• Data provided:
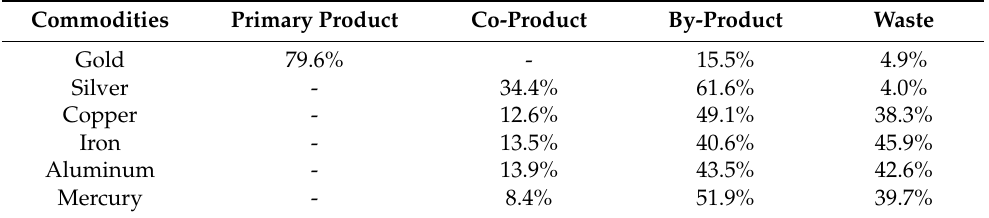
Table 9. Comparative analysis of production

---

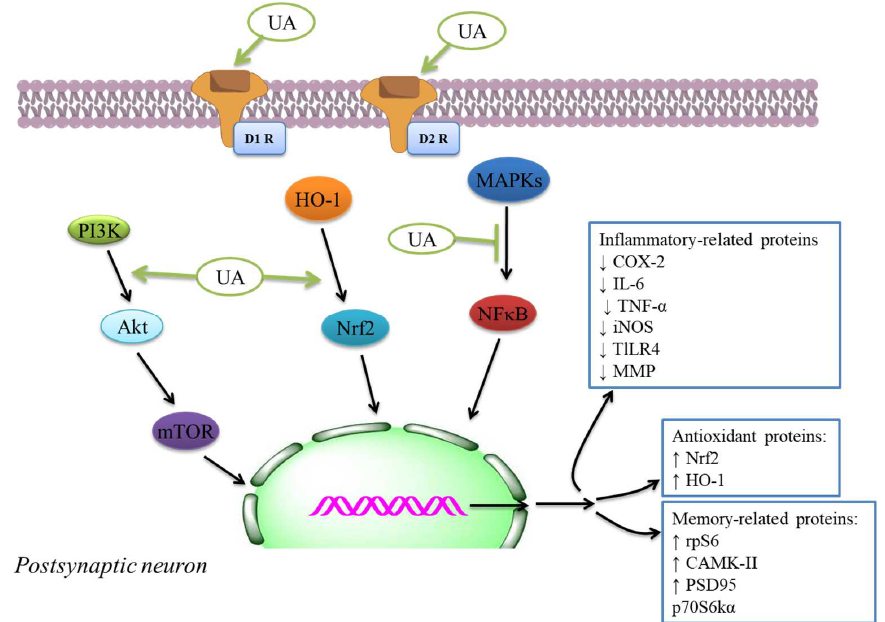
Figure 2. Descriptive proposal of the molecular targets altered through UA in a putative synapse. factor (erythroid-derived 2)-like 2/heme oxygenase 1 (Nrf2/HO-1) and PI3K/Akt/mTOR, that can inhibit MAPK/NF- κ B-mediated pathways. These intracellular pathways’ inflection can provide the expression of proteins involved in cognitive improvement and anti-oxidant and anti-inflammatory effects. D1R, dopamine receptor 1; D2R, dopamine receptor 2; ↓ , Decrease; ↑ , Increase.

--

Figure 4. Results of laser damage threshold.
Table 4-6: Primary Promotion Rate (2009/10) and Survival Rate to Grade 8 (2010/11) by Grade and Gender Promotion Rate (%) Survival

• Exercise brief:
Show the lines of the records that include the string "Table".

• Result below:
Table 9. Comparative analysis of production
Table 4-6: Primary Promotion Rate (2009/10) and Survival Rate to Grade 8 (2010/11) by Grade and Gender Promotion Rate (%) Survival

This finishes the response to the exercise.